A série é composta por 57 episódios, produzidos por Zlatko Grgić no estúdio Zagreb Film, entre 1967 e 1978 (1ª série de 12 episódios entre 1967/1969, 2ª de 13 episódios entre 1971/1972, 3ª série de 12 episódios em 1977 e finalmente a 4ª série de 20 episódios em 1978). Algumas fontes referem um total de 59 episódios e também há divergências quanto ao espaço temporal da produção.

A série teve ainda uma versão em 3D, “The return of professor Balthazar”, em 1999, também produzida pela Zagreb Film. Desconheço se passou em Portugal e qual o êxito, mas certamente sem a a magia própria do original dos anos 70. Há coisas que não funcionam mesmo quando adaptadas ou revestidas com novas tecnologias. Há vários casos desses fracassos.


"O professor Baltazar" tinha o cunho inconfundível de muitas outras boas séries produzidas na Europa de Leste, nomeadamente "O Lápis Mágico", da Polónia. Cada episódio é relativamente curto, entre 5 a 10 minutos, e onde a fala quase não existe, mas apenas sons e música, sempre de forma expressiva que acentua os ritmos e emoções das histórias.

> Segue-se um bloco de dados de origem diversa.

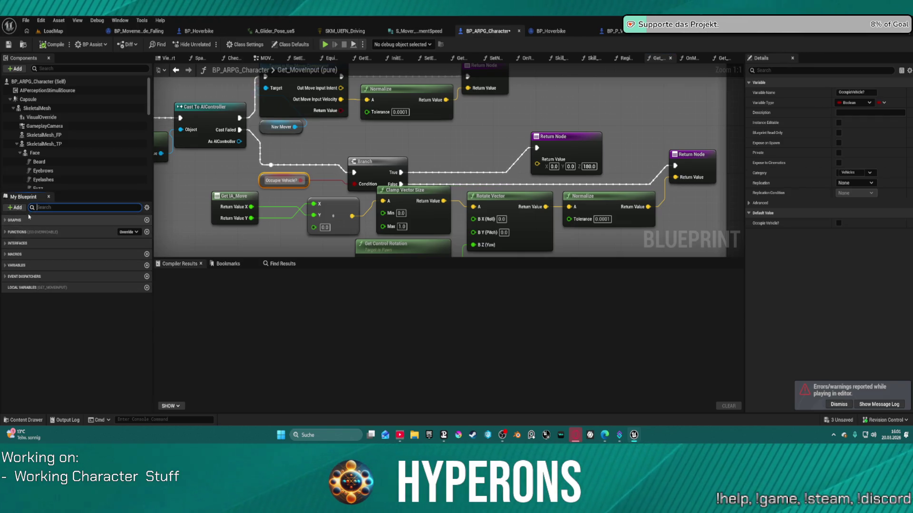
{"action": "left_click", "coordinate": [4, 244]}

Na Croácia, a figura do Professor Baltazar transformou-se num ícone ou ex-libris e deu lugar a vários produtos de marketing.


Baltazar, apresentado como professor, é mais do que isso, pois é também um cientista, um químico, um inventor, e até mesmo uma espécie de mágico que mistura líquídos e poções numa complexa maquineta, na extremidade da qual tem uma torneira de onde saem umas gotas da poção que resolverá determinado problema no contexto de cada história. Como inventor também constrói maquinetas e mecanismos deveras estranhos mas sempre funcionais.

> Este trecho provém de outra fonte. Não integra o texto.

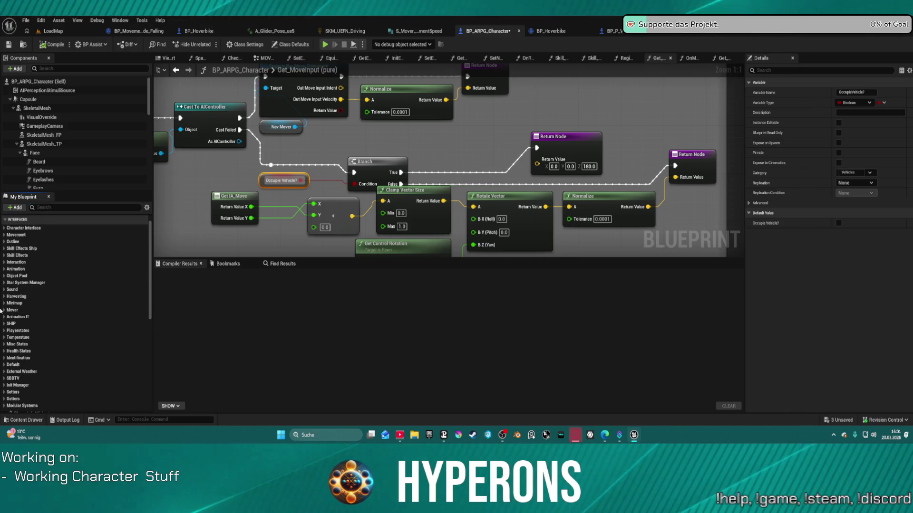
{"action": "left_click", "coordinate": [4, 310]}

Em criança, a exemplo do que acontecia com "O Lápis Mágico", eu ficava um pouco fascinado por essa magia do Professor Baltazar.
Para além do desenho animado em si, das suas histórias, da sua magia, a música de abertura, de autoria de Tomica Simović, tornou-se uma memória indelével e que ainda hoje nos sai facilmente dos lábios. Bal…Bal…Baltazar, Baltazar, Baltazar.